**KETENTUAN TUGAS:**
- A) Dalam satu hingga tiga kalimat, jelaskan mengapa legenda berdirinya kerajaan Bulungan dalam kutipan teks sering kali mengalami distorsi.
- B) Menurut kutipan teks, pada tahun berapa Kesultanan Bulungan didirikan?
- C) Perbarui bagian kutipan teks yang diawali dengan kata-kata berisi "Sejarah Kerajaan Islam" dan diakhiri dengan "Muhammad Djalalluddin (1931-1958).", lalu ganti "Datuk Tiras" menjadi "Datu Tiras".

**KUTIPAN TEKS:**
★ ★ ★
Sejarah Kerajaan Islam Kesultanan Bulungan Kalimantan Timur
Kerabat Kesultanan Bulungan (foto:wikipedia) |
Kesultanan Bulungan didirikan pada tahun 1731. Raja pertama adalah Wira Amir yang bergelar Amiril Mukminin (1731–1777), dan Raja yang terakhir atau ke-13 adalah Datuk Tiras yang bergelar Sultan Maulana Muhammad Djalalluddin (1931-1958).
Awalnya negeri Bulungan merupakan bekas daerah milik "negara Berau" yang telah memisahkan diri sehingga dalam perjanjian Kesultanan Banjar dengan VOC-Belanda dianggap sebagai bagian dari "negara Berau" (Berau bekas vazal Banjar). Namun kenyataannya sampai tahun 1850, wilayah Bulungan berada di bawah dominasi Kesultanan Sulu.
Sejarah Kerajaan Bulungan
Sejarah berdirinya kerajaan Bulungan dikisahkan dalam sebuah legenda lisan yang telah diceritakan secara turun temurun. Dan menurut yang empunya cerita legenda ini merupakan suatu kejadian yang benar-benar terjadi. Namun karena legenda ini tidak ada dalam bentuk tulisan sehingga sering kali mengalami distorsi yang membuat jauh berbeda dengan kisah aslinya. Bulungan, berasal dari perkataan Bulu Tengon (Bahasa Bulungan), yang artinya bambu betulan yang diambil dari legenda sejarah Bulungan. Karena adanya perubahan dialek bahasa Melayu maka berubah menjadi “Bulungan”.
★ ★ ★
**DATA TERSEDIA:**
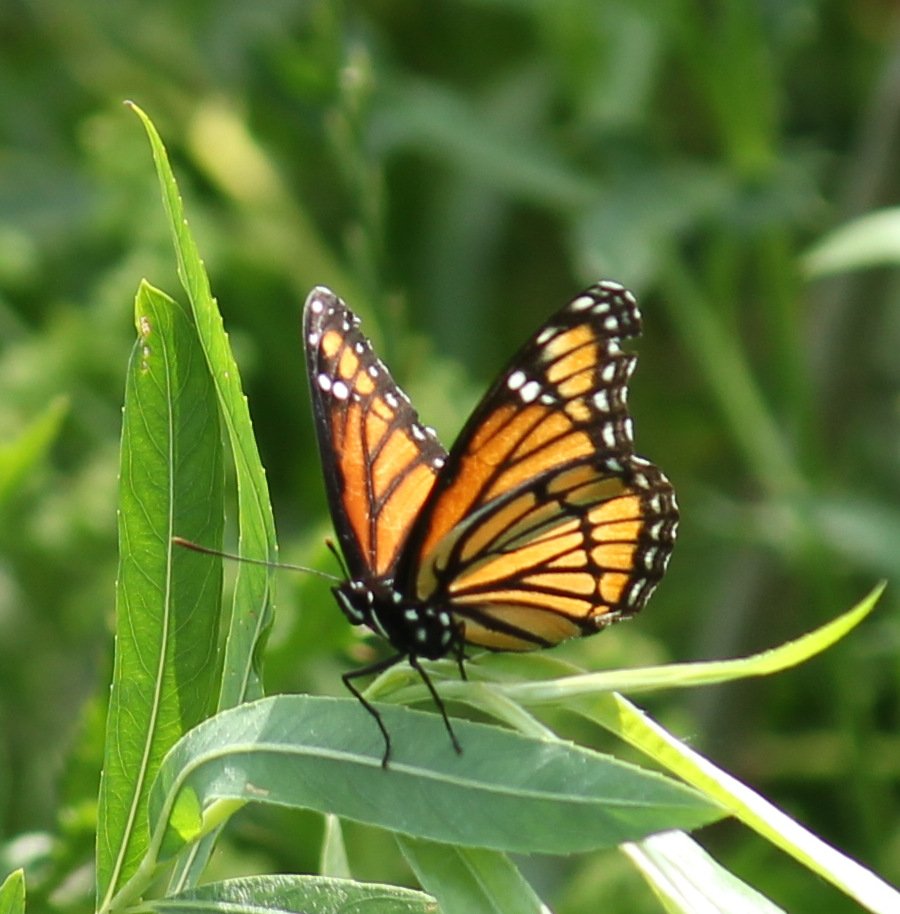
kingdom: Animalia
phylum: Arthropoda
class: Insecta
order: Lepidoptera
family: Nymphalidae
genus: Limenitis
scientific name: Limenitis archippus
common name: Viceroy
★ ★ ★
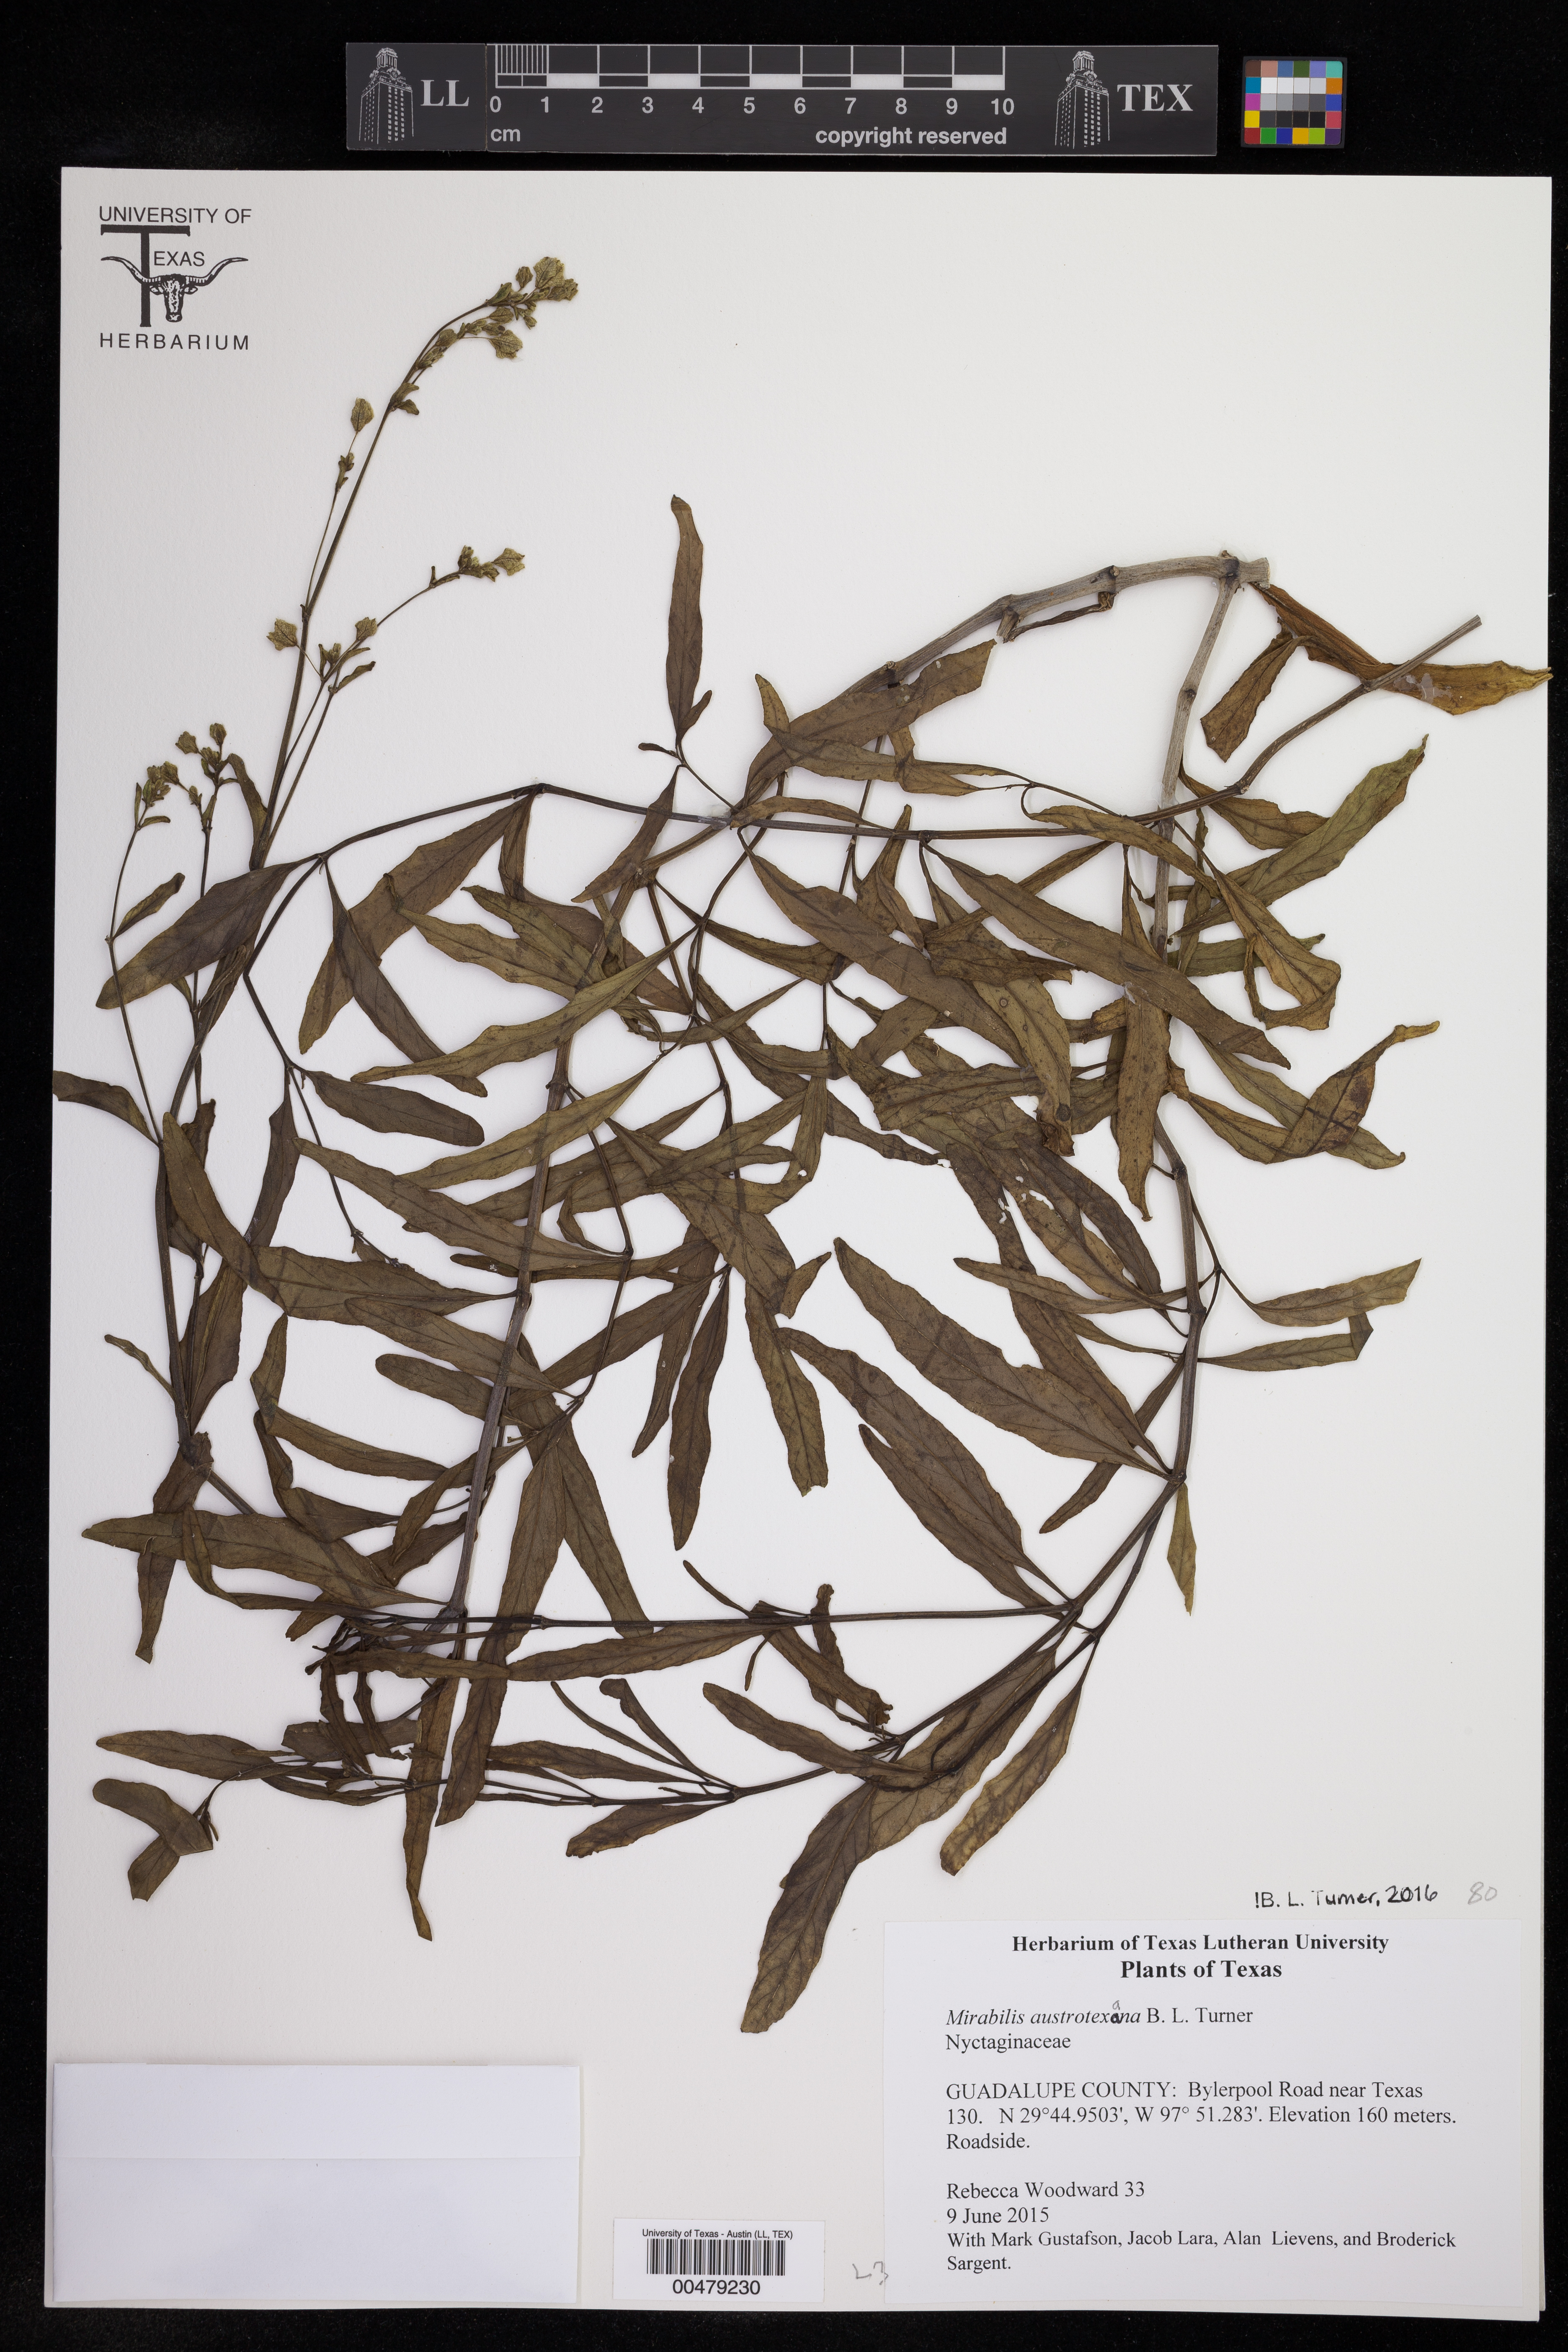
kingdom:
★ ★ ★
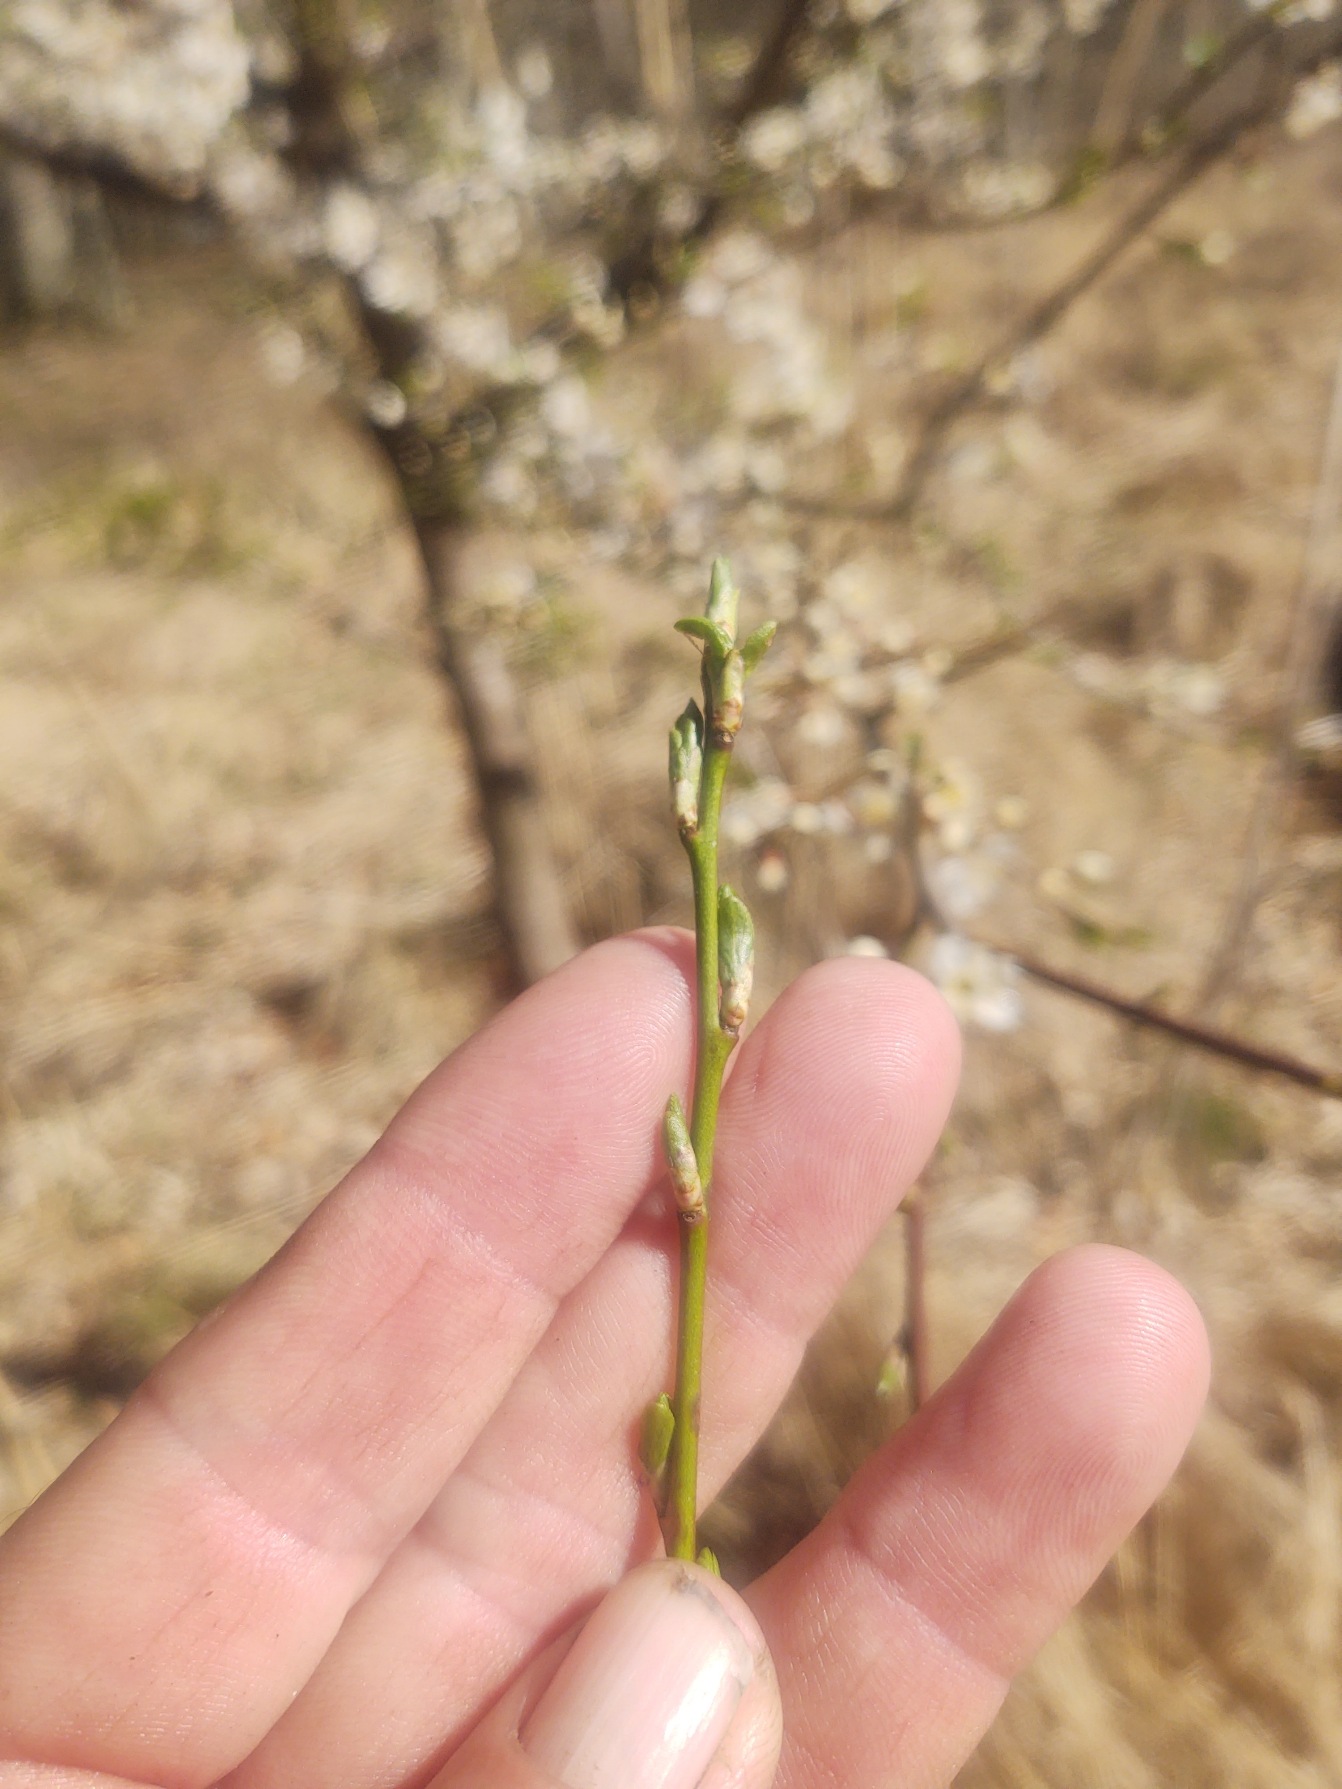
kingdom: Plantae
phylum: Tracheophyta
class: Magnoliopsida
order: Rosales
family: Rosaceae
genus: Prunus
★ ★ ★
**JAWABAN TUGAS:**
- A) Legenda tersebut sering kali mengalami distorsi karena tidak ada dalam bentuk tulisan dan hanya diceritakan secara lisan turun-temurun. Akibatnya, kisahnya menjadi jauh berbeda dengan kisah aslinya.

- B) Pada tahun 1731.

- C)
Sejarah Kerajaan Islam Kesultanan Bulungan Kalimantan Timur
Kerabat Kesultanan Bulungan (foto:wikipedia) |
Kesultanan Bulungan didirikan pada tahun 1731. Raja pertama adalah Wira Amir yang bergelar Amiril Mukminin (1731–1777), dan Raja yang terakhir atau ke-13 adalah Datu Tiras yang bergelar Sultan Maulana Muhammad Djalalluddin (1931-1958).